Re: [GRAPHITE, PATCH] Ping: Loop unroll and jam optimization

2014-11-17 Thread Richard Biener
On Sat, Nov 15, 2014 at 11:57 AM, Mircea Namolaru
 wrote:
> The close of stage 1 is getting close (very close). Even there is not so much 
> new code (basically
> the new code computes the separation class option for AST build), I am not 
> sure that the patch
> qualify for stage 2.
>
> There is very nice code generated by unroll-and-jam (stride mining) for small 
> kernels both for constant
> or non-constant bound loops, and is an argument for the new isl based code 
> generator. Otherwise I'm afraid
> that the code generated looks very similar with the cloog generated one, an 
> inner loop
> with bounds of min/max that GCC doesn't further optimize, preventing 
> perceived advantages of
> strip mining (register reuse and scalar reduction, instruction scheduling 
> etc).
>
> ok for trunk ?

New optimization flags and new params need documentation in
gcc/doc/invoke.texi.

The description of the --params suggest they provide fixed values - is
there no way to autodetect sensible values with a cost-model?  I
hardly doubt that you can find two fixed values that apply for a whole
program...

Richard.

> Thanks, Mircea
>


Re: [GRAPHITE, PATCH] Ping: Loop unroll and jam optimization

2014-11-17 Thread Mircea Namolaru
> New optimization flags and new params need documentation in
> gcc/doc/invoke.texi.
> 

Thanks. Added description in invoke.texi. The patch is in trunk.

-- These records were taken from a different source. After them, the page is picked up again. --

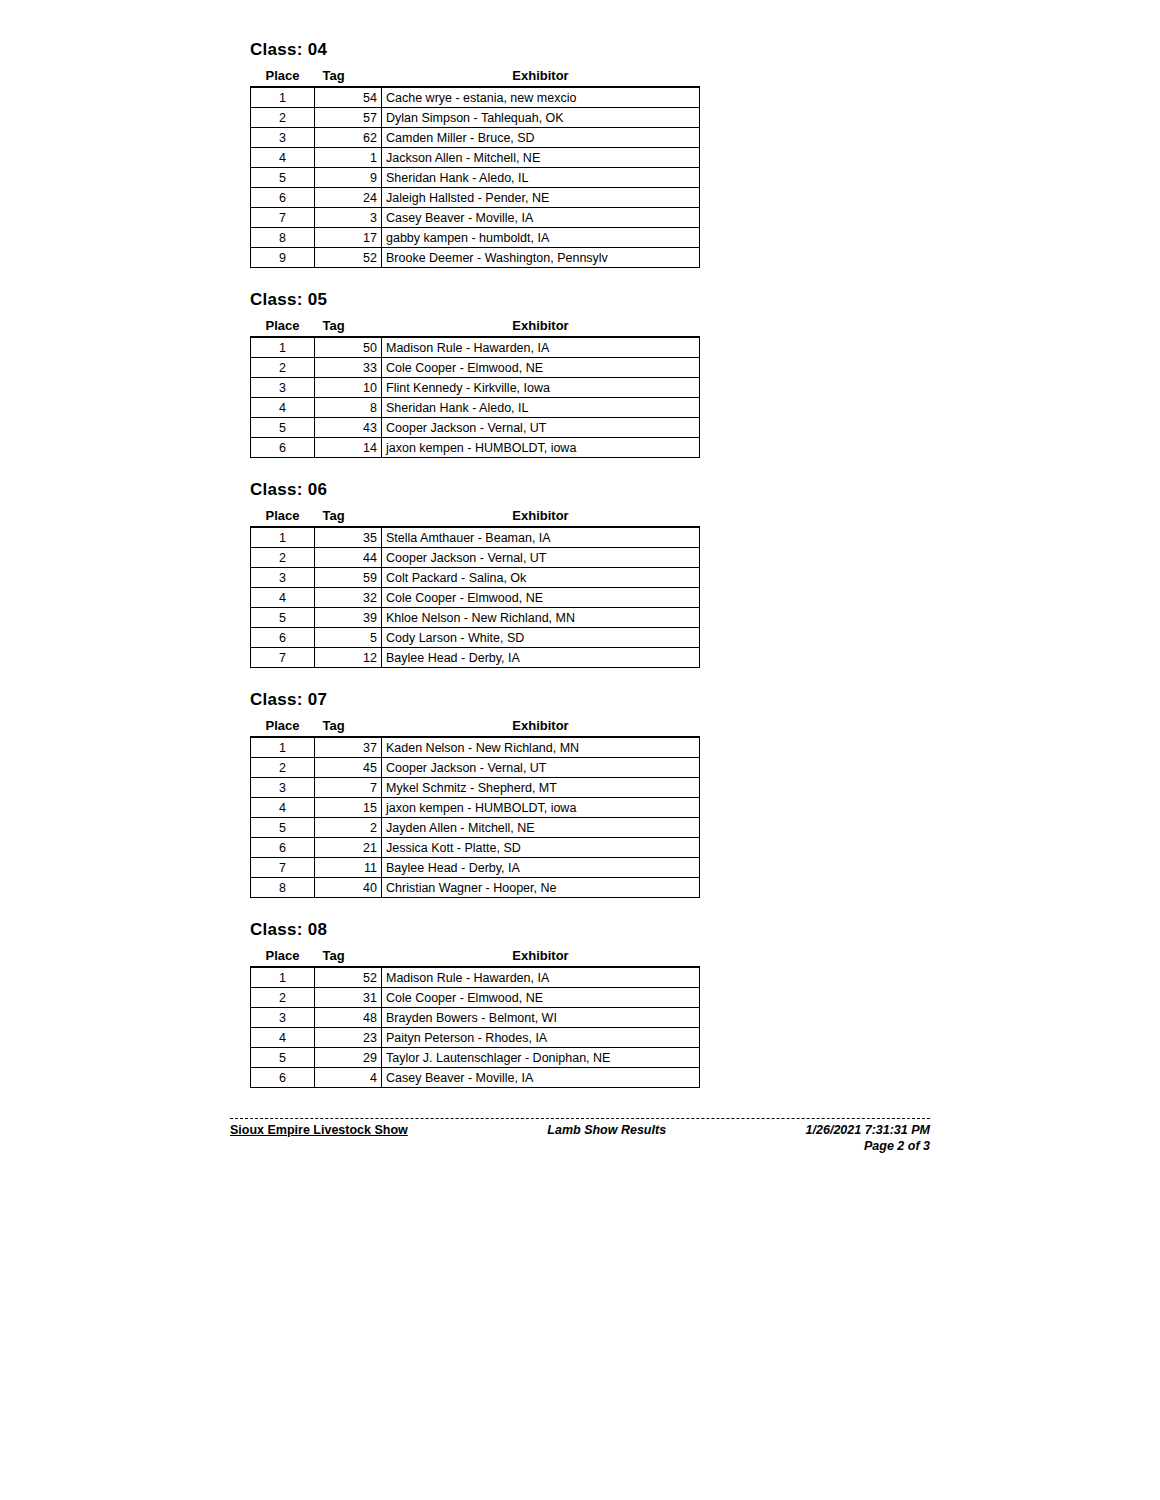Class: 04
| Place | Tag | Exhibitor |
| --- | --- | --- |
| 1 | 54 | Cache wrye - estania, new mexcio |
| 2 | 57 | Dylan Simpson - Tahlequah, OK |
| 3 | 62 | Camden Miller - Bruce, SD |
| 4 | 1 | Jackson Allen - Mitchell, NE |
| 5 | 9 | Sheridan Hank - Aledo, IL |
| 6 | 24 | Jaleigh Hallsted - Pender, NE |
| 7 | 3 | Casey Beaver - Moville, IA |
| 8 | 17 | gabby kampen - humboldt, IA |
| 9 | 52 | Brooke Deemer - Washington, Pennsylv |
Class: 05
| Place | Tag | Exhibitor |
| --- | --- | --- |
| 1 | 50 | Madison Rule - Hawarden, IA |
| 2 | 33 | Cole Cooper - Elmwood, NE |
| 3 | 10 | Flint Kennedy - Kirkville, Iowa |
| 4 | 8 | Sheridan Hank - Aledo, IL |
| 5 | 43 | Cooper Jackson - Vernal, UT |
| 6 | 14 | jaxon kempen - HUMBOLDT, iowa |
Class: 06
| Place | Tag | Exhibitor |
| --- | --- | --- |
| 1 | 35 | Stella Amthauer - Beaman, IA |
| 2 | 44 | Cooper Jackson - Vernal, UT |
| 3 | 59 | Colt Packard - Salina, Ok |
| 4 | 32 | Cole Cooper - Elmwood, NE |
| 5 | 39 | Khloe Nelson - New Richland, MN |
| 6 | 5 | Cody Larson - White, SD |
| 7 | 12 | Baylee Head - Derby, IA |
Class: 07
| Place | Tag | Exhibitor |
| --- | --- | --- |
| 1 | 37 | Kaden Nelson - New Richland, MN |
| 2 | 45 | Cooper Jackson - Vernal, UT |
| 3 | 7 | Mykel Schmitz - Shepherd, MT |
| 4 | 15 | jaxon kempen - HUMBOLDT, iowa |
| 5 | 2 | Jayden Allen - Mitchell, NE |
| 6 | 21 | Jessica Kott - Platte, SD |
| 7 | 11 | Baylee Head - Derby, IA |
| 8 | 40 | Christian Wagner - Hooper, Ne |
Class: 08
| Place | Tag | Exhibitor |
| --- | --- | --- |
| 1 | 52 | Madison Rule - Hawarden, IA |
| 2 | 31 | Cole Cooper - Elmwood, NE |
| 3 | 48 | Brayden Bowers - Belmont, WI |
| 4 | 23 | Paityn Peterson - Rhodes, IA |
| 5 | 29 | Taylor J. Lautenschlager - Doniphan, NE |
| 6 | 4 | Casey Beaver - Moville, IA |
Sioux Empire Livestock Show Lamb Show Results 1/26/2021 7:31:31 PM
Page 2 of 3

> The description of the --params suggest they provide fixed values - is
> there no way to autodetect sensible values with a cost-model?  I
> hardly doubt that you can find two fixed values that apply for a whole
> program...

There are a lot of models/heuristics, but in the general case tile sizes remain
kind of an open problem. For the time being, this option and its parameters are 
intended 
mostly to compiler developers interested to bring the loop to a specific form 
enabling
further optimizations.

Mircea.